= DATA RECORDS =
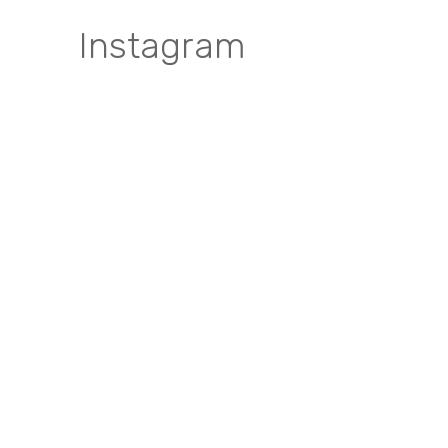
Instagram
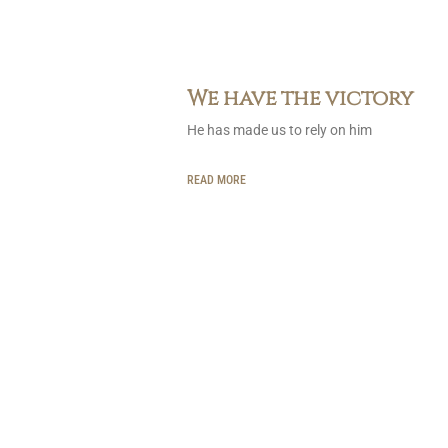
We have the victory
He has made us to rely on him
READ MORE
==
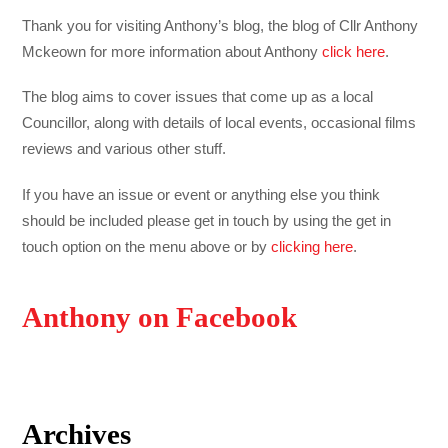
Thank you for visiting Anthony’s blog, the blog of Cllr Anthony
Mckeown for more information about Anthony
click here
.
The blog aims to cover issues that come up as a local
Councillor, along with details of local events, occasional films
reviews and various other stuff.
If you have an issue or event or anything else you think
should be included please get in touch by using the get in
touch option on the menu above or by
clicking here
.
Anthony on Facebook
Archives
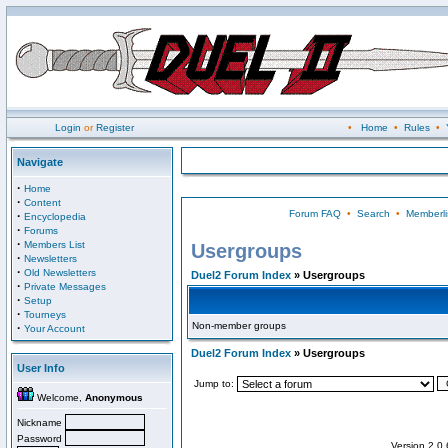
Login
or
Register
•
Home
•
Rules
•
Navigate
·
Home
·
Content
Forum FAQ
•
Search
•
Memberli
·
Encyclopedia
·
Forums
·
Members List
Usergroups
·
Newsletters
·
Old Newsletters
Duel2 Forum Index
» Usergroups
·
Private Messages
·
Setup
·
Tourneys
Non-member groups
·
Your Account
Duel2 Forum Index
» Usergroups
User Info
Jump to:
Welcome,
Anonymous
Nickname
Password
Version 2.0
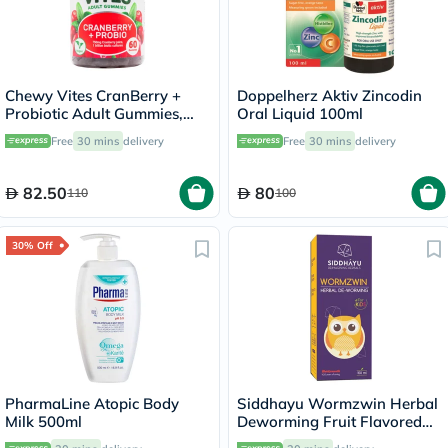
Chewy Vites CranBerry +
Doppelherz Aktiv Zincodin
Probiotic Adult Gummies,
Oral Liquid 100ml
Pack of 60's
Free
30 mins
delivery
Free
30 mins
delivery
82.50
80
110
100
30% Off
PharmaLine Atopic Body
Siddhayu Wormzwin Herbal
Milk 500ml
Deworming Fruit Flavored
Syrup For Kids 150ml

= REQUIREMENT =
From the data above, copy each line with the string "blog" in it.

= RESPONSE TO THE EXERCISE =
Thank you for visiting Anthony’s blog, the blog of Cllr Anthony
The blog aims to cover issues that come up as a local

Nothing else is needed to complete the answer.